Lake Maggiore - Italy, 3-6 April 2000


DISTURBED ECOSYSTEMS DYNAMICS IN THE ARAL SEA REGION BY REMOTE SENSING AND GIS METHODS.

R. Ressl, A. Ptichnikov, G. Kapustin, P. Reimov, D. Forstman.
DLR Oberpfaffenhofen Germany

Paper (pdf file, 212 k)

The ecological situation in the Aral Sea region changed dramatically in direction of catastrophe during last three decades. Ecosystems around Aral sea, including deltaic ones, are in a state of dynamic disequilibrium as they adjust to rapid and intense internal and external impact-factors. The aim of the project is to provide careful ecological assessment of current state, level and rate of degradation, possible seasonal and perennial trends of ecosystems dynamics of Amudarya and Syrdarya delta and dry bottom of the Aral sea, using integration of Remote Sensing data into existing layers of Aral GIS.

The research focuses on the development of GIS-project for the Amudarya delta of the Aral Sea region. GIS tools in association with computer processing and spatial analyses of digital satellite imagery of different resolution, has played an especially important role in meso- and macro scale land cover/landuse analysis, planning and decision making where the constantly changing land cover/landuse patterns require implementation of a flexible and fast response information/data entry, analysis and output system.

The important part of the presented research was evaluation of VEGETATION (VEG) data to support Aral sea GIS development. Particularly were investigated:

  • Approaches to use VEG data in classifications in comparison with NOAA AVHRR and other sensors
  • Possibilities to obtain accurate land cover/land use classifications using VEG data
  • Monitoring of NDVI index for natural ecosystems
  • Ranking natural ecosystems by different parameters
  • Detection of vegetation period length and growing differences between several agricultural crops.

After testing of VEG data we found that:

  • VEG data exceeds NOAA AVHHR data for classification of natural vegetation, detection of ecosystem parameters, monitoring and time/series analysis.
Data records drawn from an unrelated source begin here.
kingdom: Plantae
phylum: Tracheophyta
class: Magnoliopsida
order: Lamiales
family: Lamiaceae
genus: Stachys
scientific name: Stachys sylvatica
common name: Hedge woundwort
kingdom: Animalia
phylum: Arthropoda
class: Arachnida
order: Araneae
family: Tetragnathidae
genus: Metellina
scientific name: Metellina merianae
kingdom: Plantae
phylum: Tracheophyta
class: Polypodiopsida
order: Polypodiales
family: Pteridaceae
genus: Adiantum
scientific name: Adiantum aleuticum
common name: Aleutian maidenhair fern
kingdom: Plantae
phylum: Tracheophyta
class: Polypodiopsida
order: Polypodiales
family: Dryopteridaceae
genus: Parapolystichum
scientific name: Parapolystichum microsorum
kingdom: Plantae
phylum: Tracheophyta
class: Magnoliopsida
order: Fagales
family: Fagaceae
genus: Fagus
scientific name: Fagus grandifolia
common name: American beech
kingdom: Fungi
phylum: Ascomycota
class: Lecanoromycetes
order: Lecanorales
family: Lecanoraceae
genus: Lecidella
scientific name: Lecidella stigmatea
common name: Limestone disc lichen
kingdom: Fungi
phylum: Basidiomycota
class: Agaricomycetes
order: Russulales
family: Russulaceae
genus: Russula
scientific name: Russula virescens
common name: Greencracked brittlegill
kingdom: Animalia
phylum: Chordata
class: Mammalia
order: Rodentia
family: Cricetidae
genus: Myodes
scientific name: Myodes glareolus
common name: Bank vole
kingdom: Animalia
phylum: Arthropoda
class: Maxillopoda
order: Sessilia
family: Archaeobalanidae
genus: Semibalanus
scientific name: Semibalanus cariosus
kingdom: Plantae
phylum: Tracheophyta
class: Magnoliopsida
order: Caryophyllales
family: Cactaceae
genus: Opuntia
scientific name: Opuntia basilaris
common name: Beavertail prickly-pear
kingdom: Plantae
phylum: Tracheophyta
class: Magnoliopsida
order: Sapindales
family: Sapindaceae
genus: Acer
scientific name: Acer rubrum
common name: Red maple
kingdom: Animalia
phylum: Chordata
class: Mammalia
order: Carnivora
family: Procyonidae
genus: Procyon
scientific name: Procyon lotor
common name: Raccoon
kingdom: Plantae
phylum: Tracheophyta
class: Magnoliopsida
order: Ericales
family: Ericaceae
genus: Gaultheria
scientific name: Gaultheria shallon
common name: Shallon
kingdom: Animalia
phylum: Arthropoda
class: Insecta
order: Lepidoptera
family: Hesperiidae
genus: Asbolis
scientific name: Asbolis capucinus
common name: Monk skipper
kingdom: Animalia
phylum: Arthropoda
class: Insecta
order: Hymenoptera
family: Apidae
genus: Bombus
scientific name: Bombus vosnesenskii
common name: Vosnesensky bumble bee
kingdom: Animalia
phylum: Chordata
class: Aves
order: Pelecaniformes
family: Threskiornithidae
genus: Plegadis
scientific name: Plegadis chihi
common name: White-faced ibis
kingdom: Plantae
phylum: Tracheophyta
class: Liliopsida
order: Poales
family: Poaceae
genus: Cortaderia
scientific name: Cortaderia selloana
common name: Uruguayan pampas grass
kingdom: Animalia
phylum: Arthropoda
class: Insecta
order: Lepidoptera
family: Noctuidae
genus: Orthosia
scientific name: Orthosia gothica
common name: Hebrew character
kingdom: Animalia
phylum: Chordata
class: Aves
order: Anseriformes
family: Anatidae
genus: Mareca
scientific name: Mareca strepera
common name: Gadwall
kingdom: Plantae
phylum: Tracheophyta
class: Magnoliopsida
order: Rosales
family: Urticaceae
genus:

It provides additional strength in application of specific algorithms, such as different indexes, tassled cup transformation, principal component analysis etc.

  • VEG data seems promising substitute of more expensive data (Landsat TM) for detection and fine-tuning of ecosystems dynamics, especially in between period of observation, based on more expensive data.

  • We didn’t found major advantages of VEG data in agricultural related analysis, except classification of crops.